Jerry West is “The Logo.” For years, it was the worst kept secret in basketball. Everyone knew it, from players and executives to the fans at home. One sight of that signature silhouette is all that’s needed for those with any familiarity with West as a player.

What you may not have known, however, is that without SPORT Magazine, the NBA logo as we know it would not exist. 

In a new Prime Video feature-length documentary on the life and legacy of West, aptly titled “The Logo,” the record is set straight, once and for all. The commissioner himself, Adam Silver, officially acknowledges West’s likeness was the inspiration for the NBA logo (something his predecessor, David Stern, would never do). Silver’s source? Alan Siegel, the designer.

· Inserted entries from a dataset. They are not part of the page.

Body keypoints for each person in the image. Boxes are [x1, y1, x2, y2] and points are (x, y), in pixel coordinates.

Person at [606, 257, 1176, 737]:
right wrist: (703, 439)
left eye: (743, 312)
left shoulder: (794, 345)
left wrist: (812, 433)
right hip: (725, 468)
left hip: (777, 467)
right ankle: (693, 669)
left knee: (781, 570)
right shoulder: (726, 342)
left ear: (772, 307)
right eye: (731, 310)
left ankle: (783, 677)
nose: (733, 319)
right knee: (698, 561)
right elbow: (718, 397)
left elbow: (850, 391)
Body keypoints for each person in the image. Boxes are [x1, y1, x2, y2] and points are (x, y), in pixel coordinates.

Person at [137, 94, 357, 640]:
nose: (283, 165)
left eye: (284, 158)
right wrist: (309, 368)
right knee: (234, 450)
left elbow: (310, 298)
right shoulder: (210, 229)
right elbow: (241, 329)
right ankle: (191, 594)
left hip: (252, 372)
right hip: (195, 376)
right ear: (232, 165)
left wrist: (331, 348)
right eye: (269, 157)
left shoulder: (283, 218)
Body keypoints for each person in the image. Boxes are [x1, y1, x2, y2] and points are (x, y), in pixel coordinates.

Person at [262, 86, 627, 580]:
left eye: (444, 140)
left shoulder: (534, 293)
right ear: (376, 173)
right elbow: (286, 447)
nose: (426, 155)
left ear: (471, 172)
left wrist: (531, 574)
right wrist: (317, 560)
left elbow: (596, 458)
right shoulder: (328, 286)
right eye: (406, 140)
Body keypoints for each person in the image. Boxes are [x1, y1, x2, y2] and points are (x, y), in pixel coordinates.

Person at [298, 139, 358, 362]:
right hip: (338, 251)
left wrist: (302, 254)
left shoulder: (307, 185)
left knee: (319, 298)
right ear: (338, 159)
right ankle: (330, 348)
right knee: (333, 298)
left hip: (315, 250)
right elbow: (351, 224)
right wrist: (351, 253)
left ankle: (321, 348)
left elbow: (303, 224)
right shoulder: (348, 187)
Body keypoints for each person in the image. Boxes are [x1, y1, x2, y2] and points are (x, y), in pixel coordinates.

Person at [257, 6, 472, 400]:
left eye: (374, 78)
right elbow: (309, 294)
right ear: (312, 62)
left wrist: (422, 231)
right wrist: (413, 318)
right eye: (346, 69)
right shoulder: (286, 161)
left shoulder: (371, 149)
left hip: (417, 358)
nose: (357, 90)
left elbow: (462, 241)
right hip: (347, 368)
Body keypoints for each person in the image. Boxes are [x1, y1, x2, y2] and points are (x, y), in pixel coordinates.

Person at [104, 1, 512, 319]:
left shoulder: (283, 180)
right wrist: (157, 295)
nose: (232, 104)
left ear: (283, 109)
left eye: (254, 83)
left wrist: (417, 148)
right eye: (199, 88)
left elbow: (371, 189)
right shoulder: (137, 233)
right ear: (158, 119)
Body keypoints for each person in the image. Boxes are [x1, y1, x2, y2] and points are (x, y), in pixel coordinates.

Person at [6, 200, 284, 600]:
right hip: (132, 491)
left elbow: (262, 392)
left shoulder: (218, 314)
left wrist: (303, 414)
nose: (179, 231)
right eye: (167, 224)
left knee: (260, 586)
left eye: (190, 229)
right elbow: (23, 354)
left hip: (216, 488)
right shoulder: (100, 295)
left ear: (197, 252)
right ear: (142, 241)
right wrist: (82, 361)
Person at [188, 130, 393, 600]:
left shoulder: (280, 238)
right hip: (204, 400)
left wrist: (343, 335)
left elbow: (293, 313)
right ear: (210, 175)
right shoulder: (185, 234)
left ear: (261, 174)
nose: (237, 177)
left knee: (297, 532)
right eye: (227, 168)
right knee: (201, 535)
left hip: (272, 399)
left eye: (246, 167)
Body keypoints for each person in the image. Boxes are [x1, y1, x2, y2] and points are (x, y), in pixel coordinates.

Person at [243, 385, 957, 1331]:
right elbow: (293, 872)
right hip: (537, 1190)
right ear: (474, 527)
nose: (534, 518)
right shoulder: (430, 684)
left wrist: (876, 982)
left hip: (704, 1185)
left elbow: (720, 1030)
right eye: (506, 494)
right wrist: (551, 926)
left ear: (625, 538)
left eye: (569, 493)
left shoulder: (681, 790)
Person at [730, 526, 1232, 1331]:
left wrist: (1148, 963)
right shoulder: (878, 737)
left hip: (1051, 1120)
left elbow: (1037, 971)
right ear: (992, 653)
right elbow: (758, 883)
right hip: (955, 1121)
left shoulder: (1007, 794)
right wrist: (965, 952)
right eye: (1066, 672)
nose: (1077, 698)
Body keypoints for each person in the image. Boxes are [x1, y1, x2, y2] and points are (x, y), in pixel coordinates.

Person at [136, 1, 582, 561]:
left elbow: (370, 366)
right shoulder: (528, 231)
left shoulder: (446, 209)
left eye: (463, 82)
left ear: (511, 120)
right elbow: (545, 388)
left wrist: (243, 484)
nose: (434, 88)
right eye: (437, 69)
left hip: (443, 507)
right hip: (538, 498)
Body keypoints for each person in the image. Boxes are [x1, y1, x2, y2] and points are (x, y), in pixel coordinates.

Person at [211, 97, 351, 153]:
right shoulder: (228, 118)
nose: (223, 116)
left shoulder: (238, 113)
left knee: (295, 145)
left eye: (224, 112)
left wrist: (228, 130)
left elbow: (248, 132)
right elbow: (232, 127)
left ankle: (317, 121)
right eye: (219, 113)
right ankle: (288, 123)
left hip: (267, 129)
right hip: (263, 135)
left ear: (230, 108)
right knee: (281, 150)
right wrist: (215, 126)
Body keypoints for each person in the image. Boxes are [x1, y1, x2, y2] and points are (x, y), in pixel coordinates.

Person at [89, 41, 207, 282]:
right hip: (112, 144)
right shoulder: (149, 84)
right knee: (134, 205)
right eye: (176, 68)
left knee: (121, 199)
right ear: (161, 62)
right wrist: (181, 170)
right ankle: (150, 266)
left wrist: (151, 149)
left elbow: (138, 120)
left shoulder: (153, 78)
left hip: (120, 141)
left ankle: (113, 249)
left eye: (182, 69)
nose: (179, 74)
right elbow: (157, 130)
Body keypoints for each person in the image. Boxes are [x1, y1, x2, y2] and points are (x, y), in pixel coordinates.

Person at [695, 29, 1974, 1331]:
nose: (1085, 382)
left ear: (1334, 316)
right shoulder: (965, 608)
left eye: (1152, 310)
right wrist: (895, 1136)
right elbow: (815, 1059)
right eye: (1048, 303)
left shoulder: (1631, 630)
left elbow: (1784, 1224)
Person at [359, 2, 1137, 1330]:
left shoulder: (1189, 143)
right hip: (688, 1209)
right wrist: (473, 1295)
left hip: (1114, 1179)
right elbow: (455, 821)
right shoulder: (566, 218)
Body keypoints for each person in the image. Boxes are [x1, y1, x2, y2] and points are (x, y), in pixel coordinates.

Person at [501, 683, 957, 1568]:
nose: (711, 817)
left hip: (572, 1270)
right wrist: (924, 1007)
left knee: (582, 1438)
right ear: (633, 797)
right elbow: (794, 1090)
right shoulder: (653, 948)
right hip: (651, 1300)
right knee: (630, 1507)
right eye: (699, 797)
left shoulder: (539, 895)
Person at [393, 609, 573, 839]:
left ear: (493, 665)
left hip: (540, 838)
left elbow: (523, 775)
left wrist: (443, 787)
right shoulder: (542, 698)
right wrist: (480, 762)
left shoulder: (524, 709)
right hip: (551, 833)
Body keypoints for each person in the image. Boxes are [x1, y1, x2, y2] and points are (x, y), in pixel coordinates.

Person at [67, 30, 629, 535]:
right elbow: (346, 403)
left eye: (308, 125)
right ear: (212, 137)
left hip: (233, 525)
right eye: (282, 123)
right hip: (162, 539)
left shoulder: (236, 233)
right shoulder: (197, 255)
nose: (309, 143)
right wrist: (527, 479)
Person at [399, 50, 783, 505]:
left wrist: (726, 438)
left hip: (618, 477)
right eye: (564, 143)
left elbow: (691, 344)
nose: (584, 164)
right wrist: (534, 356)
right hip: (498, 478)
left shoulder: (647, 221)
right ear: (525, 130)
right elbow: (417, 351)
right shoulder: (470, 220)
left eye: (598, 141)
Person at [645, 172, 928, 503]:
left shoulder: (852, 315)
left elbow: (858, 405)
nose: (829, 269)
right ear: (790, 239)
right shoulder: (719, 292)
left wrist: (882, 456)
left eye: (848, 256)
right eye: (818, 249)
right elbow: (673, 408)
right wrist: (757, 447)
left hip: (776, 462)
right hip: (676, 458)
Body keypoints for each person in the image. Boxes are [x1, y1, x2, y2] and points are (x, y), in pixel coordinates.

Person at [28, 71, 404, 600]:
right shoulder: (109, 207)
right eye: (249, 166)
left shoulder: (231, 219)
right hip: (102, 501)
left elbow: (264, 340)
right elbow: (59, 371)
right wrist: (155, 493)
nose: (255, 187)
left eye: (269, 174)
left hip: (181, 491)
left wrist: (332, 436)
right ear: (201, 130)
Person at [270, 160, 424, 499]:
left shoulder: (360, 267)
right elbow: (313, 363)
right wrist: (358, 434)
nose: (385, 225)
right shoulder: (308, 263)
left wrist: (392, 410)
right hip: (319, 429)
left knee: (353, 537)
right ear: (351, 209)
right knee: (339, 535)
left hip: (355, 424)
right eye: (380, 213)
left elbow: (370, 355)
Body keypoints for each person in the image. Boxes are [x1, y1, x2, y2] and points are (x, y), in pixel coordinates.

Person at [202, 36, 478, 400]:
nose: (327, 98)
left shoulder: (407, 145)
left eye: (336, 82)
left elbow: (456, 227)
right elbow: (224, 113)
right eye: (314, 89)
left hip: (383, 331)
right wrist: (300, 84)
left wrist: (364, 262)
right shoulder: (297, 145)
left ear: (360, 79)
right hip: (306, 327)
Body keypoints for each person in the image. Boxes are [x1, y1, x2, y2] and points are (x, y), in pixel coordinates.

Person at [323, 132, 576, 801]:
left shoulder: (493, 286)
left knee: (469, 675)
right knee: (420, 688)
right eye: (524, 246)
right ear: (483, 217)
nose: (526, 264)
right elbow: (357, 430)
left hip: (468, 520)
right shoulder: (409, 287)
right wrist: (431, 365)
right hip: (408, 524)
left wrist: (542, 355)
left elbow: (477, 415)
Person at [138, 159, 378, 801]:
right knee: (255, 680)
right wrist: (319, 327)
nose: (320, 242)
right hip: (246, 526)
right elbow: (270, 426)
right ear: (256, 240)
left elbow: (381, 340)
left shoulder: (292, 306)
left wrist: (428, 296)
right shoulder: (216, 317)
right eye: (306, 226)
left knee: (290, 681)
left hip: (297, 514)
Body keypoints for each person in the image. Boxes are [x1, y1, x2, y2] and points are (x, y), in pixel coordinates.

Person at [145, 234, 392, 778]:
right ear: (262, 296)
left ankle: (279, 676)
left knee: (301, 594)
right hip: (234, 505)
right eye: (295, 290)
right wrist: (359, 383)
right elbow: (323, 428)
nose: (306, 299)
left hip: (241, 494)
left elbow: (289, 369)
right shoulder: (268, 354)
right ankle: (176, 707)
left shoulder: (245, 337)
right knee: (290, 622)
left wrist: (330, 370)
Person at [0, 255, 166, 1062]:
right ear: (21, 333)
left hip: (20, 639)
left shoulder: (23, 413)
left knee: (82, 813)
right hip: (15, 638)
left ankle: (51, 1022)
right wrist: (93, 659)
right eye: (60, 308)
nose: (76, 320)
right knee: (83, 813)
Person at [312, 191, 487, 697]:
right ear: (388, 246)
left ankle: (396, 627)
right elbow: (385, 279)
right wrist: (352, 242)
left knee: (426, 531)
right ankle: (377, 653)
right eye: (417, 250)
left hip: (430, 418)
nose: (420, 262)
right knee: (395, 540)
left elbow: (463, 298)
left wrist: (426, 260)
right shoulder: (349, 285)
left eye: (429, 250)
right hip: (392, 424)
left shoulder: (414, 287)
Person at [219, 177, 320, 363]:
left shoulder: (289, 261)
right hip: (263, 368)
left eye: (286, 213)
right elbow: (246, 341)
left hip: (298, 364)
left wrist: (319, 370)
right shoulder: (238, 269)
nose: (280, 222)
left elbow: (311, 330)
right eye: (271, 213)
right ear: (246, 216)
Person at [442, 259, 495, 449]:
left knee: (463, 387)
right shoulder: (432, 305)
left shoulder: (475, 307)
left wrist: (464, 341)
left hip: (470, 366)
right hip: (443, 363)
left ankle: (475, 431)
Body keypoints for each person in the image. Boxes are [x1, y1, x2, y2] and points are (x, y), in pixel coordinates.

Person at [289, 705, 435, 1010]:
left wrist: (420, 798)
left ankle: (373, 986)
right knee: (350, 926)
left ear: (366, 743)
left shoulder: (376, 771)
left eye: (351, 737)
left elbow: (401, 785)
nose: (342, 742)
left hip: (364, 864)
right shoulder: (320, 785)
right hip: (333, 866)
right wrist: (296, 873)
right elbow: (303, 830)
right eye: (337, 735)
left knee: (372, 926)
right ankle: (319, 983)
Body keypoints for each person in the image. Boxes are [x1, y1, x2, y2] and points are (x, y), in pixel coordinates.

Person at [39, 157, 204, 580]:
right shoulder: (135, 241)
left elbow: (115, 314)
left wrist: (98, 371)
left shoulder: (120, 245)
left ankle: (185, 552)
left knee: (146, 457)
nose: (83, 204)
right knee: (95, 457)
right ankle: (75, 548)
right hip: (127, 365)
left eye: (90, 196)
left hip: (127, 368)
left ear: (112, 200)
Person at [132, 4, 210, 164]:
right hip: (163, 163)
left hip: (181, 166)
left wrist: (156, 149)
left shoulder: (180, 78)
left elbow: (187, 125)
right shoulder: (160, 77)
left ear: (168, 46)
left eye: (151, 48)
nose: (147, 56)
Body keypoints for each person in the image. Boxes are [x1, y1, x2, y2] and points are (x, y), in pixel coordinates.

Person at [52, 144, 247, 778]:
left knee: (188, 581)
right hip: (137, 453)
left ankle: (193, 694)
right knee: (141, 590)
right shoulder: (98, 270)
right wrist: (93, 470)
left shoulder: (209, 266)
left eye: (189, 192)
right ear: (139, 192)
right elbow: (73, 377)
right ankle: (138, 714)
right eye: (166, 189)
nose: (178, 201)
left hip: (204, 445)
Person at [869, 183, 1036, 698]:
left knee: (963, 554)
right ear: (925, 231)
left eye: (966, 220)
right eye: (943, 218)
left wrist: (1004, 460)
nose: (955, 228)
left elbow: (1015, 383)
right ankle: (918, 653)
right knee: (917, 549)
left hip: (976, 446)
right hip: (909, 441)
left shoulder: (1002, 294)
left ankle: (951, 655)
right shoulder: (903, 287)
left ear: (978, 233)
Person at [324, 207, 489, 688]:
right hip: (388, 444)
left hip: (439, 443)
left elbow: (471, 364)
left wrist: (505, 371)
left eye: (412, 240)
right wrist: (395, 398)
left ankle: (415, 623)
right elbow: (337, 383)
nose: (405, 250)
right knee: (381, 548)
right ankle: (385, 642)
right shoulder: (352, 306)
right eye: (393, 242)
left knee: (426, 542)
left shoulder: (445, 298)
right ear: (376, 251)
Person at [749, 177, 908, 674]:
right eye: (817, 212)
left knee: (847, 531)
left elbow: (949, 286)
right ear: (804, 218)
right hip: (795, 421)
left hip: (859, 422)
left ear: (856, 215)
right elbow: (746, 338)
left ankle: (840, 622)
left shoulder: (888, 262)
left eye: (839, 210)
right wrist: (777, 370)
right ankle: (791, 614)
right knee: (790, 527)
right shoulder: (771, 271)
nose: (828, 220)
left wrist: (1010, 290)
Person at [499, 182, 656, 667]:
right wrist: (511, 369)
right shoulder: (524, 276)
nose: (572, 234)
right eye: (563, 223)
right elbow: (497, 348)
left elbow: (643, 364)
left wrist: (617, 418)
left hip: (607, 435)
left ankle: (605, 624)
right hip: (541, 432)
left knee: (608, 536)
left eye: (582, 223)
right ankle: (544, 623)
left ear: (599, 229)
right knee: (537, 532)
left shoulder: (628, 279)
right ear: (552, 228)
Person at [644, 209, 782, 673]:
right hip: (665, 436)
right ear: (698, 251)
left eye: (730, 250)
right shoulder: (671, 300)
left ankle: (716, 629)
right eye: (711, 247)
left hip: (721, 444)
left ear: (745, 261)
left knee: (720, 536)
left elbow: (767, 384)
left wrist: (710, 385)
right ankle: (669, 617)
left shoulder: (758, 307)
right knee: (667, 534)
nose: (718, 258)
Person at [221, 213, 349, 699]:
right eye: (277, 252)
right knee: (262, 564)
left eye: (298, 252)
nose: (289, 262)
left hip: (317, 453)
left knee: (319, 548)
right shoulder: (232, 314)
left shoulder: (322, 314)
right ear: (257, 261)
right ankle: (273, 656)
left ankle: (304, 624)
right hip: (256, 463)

Tasked with creating a new “symbol for the identity of the league” in 1969, Siegel reached out to SPORT Magazine in search of inspiration. According to an NPR piece on West from 2024, it was famed sportswriter, broadcaster, and author Dick Schaap, then managing editor of SPORT, who aided Siegel.

“I thought this picture that I found of him dribbling up the court was very elegant, very classic, showed a dynamic motion,” Siegel says in the doc. From there, the design came together swiftly, in a matter of hours. The NBA’s interest was “immediate,” and the rest, as they say, is history.

Today the NBA logo remains iconic and instantly recognizable. The only thing that’s changed is our acknowledgment of its origins; Jerry West and SPORT Magazine, now forever tied by “The Logo.”